Alongside the bitcoin purchase, Strive’s cash and cash equivalents rose modestly from $139.2 million as of June 5 to $141.4 million as of June 12. The company’s holdings of Variable Rate Series A Perpetual Stretch Preferred Stock of Strategy (STRC) held flat at 505,000 shares, with fair value ticking up slightly from $47.2 million to $47.9 million over the same period.
Strive’s Class A common stock share count increased by approximately 483,400 shares to 69,894,045 during the week, reflecting issuance through the company’s at-the-market equity program. Class B common stock and SATA preferred shares remained unchanged. The SATA stock, Strive’s Variable Rate Series A Perpetual Preferred Stock, has been a key instrument in the company’s capital strategy.
As of June 16, Strive plans to transition SATA’s 13% APR monthly dividend to a daily schedule, paying the same annual yield every business day — a move designed to increase liquidity and attract capital for further bitcoin acquisition.
Strive’s public merger
Strive entered the public bitcoin treasury space at speed. In September 2025, the company announced a merger with Semler Scientific (Nasdaq: SMLR), an all-stock deal that brought Semler’s 5,048 $BTC onto Strive’s balance sheet upon close. The transaction closed in January 2026, giving Strive 12,797.9 $BTC and positioning it as one of the top corporate bitcoin holders globally, surpassing both Tesla and Trump Media & Technology Group at the time of closing.

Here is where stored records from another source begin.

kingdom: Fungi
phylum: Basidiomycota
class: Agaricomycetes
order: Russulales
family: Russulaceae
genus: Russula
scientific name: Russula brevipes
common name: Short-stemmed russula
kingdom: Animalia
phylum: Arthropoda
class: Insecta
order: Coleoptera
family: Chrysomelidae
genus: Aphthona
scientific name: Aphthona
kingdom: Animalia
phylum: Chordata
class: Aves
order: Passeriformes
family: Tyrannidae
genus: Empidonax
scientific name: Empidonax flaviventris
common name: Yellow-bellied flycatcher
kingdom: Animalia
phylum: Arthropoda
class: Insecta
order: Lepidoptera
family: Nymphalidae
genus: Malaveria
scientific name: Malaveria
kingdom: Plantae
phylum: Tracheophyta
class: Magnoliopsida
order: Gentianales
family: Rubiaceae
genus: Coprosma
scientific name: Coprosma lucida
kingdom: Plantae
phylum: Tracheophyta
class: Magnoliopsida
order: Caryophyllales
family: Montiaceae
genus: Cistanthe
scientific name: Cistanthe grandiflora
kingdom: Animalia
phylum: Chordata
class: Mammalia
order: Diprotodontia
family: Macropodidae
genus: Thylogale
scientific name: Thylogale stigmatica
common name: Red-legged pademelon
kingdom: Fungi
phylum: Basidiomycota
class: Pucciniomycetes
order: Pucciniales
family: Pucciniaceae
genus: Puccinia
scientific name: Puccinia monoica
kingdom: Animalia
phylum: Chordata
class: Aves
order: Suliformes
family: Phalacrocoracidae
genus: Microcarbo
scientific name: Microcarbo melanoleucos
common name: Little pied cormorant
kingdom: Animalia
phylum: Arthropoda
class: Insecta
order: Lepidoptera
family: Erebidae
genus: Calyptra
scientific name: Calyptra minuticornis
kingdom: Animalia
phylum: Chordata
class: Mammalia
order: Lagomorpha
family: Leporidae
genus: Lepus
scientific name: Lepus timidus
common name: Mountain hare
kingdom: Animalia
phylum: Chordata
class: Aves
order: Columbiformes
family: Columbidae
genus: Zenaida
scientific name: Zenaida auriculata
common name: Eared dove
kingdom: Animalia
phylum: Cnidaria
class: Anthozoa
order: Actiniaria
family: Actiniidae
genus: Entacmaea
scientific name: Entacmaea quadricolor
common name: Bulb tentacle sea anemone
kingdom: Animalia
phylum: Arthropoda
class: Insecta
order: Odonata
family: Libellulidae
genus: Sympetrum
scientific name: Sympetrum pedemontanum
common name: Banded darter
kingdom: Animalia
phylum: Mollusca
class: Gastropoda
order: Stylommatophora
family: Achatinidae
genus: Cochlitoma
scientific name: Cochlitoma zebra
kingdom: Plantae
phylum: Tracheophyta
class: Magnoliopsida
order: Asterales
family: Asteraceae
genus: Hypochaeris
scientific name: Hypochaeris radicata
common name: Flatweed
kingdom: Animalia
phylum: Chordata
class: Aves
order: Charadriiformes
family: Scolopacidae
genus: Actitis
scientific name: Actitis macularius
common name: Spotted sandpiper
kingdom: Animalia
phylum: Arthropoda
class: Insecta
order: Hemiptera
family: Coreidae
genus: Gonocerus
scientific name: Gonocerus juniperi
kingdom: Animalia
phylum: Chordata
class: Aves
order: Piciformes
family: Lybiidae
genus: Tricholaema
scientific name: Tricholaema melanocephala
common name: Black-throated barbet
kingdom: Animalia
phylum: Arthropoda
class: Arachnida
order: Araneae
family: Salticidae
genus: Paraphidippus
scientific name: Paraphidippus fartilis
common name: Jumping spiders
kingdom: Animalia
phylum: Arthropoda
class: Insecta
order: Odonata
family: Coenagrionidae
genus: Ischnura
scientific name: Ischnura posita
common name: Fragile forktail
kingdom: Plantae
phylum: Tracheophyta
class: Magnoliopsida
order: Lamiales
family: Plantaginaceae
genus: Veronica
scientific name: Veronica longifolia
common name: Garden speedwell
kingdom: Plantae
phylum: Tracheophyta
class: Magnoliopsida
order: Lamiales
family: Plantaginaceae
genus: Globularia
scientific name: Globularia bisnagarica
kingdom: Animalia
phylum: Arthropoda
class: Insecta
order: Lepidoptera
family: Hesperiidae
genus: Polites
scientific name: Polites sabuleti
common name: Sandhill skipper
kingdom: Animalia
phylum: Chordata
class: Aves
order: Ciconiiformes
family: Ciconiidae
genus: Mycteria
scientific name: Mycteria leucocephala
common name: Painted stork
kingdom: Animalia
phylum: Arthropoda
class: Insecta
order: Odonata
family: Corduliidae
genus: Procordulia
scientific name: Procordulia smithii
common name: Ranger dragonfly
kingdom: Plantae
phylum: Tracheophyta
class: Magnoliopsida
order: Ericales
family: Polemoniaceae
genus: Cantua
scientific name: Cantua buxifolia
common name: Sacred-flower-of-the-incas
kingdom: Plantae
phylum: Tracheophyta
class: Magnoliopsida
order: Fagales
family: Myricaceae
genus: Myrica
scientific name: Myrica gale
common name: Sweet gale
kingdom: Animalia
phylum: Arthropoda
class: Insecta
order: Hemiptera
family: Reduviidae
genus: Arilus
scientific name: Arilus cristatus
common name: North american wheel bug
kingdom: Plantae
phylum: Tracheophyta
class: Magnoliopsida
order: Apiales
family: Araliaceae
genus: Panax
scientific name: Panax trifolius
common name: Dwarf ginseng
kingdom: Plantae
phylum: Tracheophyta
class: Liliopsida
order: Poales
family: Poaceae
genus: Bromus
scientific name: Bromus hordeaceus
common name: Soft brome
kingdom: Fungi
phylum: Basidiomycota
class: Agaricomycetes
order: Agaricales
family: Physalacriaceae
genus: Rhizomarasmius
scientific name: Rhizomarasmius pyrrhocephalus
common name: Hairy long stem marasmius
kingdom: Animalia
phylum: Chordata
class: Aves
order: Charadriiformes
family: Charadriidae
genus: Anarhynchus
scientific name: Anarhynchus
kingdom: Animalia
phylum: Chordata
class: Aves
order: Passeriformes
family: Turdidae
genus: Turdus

Since then, Strive has continued to layer on purchases. By late January, the company had secured $225 million through its SATA preferred stock issuance and used part of the proceeds to add 333.89 $BTC at an average of $89,851 per coin, bringing holdings past 13,131 $BTC while clearing most of its outstanding debt.
In early May, the company crossed the 15,000 $BTC threshold after acquiring 444 bitcoin for $33.9 million at an average of $76,307 per coin, and added another 381.61 $BTC between May 13 and May 18 at roughly $79,348 each. The company’s treasury tracker shows a June 1 purchase of roughly 2,500 $BTC at approximately $74,092, which represented one of its largest single-week acquisitions to date.
The company’s bitcoin strategy carries the broader philosophy of its founder. Strive positions bitcoin not just as a treasury reserve but as the capital allocation benchmark for the entire enterprise — a “bitcoin-first” framework that sets $BTC as the hurdle rate against which all other investments are measured. That approach, built out of the Semler Scientific acquisition and an expanding preferred equity program, has taken Strive from under 8,000 $BTC in late 2025 to more than 19,000 $BTC today.
Bitcoin and the weekend rally
The timing of Strive’s disclosure coincides with a notable bitcoin recovery. Bitcoin climbed above $66,000 on Sunday after President Trump announced a U.S.-Iran peace deal, with the formal signing set for June 19.
The geopolitical breakthrough — which includes the lifting of the U.S. naval blockade and the reopening of the Strait of Hormuz — sent oil prices down roughly 5% to $80 per barrel and pushed risk assets higher across the board. Bitcoin’s gains were concentrated in the hours after the Saturday announcement, with the asset up roughly 3% over 24 hours by Monday morning.